• **What needs to be done**
All lines from the one including "332 96 10.13" to the bottom of the entries below should be repeated exactly, both ends kept.

+ + + + +

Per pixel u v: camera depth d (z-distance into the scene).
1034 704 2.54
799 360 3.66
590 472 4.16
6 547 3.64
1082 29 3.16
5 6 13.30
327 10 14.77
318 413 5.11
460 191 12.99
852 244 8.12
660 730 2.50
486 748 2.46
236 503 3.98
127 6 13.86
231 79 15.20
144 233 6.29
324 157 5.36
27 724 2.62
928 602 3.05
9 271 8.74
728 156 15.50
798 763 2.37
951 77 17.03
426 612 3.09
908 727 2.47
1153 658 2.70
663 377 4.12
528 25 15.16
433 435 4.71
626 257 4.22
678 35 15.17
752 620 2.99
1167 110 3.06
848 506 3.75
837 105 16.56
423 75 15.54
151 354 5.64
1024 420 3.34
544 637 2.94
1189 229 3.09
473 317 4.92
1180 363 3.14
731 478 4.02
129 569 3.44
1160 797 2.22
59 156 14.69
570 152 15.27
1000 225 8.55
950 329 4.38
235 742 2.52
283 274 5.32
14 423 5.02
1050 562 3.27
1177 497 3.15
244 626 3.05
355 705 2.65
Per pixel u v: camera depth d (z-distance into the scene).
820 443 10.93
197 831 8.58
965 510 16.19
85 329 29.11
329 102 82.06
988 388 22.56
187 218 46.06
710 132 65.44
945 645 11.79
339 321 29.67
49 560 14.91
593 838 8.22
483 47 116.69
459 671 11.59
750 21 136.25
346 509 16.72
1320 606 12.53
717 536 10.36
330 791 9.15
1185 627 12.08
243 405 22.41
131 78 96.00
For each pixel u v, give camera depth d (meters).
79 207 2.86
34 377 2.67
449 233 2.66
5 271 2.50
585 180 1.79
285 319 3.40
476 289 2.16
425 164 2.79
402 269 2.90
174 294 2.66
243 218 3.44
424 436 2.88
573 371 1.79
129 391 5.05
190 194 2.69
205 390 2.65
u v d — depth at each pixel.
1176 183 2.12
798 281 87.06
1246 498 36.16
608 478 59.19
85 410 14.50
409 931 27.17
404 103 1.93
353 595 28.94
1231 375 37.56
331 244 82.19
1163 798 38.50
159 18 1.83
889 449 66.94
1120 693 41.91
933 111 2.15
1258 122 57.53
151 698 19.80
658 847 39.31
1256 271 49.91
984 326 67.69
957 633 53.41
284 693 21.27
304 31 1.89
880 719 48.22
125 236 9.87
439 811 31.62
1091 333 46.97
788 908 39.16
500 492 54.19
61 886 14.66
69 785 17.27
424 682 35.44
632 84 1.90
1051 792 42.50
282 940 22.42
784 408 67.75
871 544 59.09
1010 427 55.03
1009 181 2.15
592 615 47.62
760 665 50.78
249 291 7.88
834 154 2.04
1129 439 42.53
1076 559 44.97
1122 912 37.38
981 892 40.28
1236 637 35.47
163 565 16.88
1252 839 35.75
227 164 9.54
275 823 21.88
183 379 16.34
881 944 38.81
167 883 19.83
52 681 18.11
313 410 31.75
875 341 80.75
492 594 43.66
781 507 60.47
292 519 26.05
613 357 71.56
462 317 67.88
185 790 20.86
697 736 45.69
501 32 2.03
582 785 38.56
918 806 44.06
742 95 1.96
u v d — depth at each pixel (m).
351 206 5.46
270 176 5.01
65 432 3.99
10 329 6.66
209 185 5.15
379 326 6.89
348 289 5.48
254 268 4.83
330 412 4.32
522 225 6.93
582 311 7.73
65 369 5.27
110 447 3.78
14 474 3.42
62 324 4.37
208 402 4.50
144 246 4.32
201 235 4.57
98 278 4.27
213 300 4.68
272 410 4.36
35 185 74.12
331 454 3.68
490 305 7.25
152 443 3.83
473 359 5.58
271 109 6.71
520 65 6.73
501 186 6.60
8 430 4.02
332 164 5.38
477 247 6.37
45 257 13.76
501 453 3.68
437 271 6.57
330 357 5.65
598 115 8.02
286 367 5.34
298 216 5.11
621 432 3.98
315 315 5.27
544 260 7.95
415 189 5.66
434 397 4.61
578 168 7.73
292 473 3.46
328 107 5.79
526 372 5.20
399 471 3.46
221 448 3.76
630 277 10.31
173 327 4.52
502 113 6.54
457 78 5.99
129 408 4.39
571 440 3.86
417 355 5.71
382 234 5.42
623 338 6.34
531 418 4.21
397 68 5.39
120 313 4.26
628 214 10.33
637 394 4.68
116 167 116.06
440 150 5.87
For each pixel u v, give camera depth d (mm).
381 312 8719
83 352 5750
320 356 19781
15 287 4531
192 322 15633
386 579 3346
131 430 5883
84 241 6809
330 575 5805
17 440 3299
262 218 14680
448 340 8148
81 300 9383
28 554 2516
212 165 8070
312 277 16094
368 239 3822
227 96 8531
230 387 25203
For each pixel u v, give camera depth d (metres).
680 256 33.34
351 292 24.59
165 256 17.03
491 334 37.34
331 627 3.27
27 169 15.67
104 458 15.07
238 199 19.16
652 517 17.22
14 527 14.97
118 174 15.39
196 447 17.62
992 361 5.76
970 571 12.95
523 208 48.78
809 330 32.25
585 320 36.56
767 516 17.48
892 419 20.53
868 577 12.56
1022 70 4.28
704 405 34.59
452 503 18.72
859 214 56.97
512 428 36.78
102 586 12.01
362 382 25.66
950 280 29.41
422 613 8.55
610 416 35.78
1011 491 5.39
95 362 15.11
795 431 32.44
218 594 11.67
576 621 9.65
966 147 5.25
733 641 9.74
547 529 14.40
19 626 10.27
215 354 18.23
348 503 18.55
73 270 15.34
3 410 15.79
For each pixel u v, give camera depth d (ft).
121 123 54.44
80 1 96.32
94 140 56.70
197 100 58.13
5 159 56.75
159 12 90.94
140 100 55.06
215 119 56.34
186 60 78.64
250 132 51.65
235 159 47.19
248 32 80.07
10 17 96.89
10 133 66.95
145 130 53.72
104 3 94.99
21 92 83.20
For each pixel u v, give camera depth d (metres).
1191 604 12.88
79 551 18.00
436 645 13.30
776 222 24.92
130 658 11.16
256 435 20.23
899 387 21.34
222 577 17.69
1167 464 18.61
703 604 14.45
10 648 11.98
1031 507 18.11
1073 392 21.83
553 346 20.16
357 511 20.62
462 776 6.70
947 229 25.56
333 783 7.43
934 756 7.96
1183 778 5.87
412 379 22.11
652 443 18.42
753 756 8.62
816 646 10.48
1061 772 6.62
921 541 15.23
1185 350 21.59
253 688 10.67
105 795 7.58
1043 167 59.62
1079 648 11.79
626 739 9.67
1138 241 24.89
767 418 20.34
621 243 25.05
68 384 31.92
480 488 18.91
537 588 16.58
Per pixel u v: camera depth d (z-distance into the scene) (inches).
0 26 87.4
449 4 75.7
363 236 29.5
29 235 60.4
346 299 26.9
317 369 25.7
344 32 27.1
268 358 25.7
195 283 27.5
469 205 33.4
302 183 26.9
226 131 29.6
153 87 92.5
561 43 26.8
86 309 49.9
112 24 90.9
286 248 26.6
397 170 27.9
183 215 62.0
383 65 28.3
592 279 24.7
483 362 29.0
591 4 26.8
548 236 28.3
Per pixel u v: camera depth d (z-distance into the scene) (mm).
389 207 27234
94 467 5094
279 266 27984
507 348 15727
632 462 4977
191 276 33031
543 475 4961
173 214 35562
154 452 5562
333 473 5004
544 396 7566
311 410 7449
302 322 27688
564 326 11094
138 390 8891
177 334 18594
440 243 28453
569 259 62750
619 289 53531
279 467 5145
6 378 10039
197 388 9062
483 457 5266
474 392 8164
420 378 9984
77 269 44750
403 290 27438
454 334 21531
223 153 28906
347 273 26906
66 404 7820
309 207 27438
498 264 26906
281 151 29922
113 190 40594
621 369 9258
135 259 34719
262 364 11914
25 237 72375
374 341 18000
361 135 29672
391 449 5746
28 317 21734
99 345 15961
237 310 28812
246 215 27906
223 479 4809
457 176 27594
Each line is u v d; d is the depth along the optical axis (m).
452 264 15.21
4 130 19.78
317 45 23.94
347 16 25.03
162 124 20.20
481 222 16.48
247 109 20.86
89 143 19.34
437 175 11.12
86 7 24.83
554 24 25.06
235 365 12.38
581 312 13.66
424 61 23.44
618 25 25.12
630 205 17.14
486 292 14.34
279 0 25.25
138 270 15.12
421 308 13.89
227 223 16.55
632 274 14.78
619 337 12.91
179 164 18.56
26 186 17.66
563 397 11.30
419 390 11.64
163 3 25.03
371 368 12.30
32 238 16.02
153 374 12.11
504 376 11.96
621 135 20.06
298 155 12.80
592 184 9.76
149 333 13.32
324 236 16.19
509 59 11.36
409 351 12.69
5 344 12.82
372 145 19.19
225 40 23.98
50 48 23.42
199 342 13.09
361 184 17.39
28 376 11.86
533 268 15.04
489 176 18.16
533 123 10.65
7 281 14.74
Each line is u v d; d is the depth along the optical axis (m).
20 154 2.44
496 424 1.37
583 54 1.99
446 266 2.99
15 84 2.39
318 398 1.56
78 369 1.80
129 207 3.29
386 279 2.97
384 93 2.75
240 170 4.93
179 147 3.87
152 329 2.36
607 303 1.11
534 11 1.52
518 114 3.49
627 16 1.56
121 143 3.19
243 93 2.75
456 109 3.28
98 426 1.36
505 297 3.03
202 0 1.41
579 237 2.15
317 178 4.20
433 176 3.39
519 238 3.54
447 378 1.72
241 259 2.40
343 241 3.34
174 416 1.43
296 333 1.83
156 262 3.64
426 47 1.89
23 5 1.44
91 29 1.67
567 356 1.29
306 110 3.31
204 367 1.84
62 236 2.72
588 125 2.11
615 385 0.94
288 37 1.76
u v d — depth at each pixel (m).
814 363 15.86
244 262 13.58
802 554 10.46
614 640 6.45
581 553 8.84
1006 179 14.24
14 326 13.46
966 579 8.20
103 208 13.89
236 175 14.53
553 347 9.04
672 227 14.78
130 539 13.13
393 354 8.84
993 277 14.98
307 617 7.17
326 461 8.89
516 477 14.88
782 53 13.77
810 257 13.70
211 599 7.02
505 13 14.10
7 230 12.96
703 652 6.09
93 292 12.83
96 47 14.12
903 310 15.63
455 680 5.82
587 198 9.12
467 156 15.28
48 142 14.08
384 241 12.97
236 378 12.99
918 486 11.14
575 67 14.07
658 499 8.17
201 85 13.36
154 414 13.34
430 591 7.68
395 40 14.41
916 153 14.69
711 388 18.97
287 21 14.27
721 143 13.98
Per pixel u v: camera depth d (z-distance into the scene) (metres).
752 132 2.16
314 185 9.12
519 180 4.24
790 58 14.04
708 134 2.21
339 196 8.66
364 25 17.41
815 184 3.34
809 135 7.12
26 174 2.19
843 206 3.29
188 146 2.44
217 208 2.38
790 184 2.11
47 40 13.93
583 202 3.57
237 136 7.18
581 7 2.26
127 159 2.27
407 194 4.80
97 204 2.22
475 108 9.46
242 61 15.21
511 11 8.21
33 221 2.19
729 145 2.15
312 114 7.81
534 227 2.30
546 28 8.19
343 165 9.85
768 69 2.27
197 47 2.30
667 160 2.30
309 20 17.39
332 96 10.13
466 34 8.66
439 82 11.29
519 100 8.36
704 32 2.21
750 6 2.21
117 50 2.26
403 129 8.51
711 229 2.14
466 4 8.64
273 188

+ + + + +

• **Output for this task**
332 96 10.13
466 34 8.66
439 82 11.29
519 100 8.36
704 32 2.21
750 6 2.21
117 50 2.26
403 129 8.51
711 229 2.14
466 4 8.64
273 188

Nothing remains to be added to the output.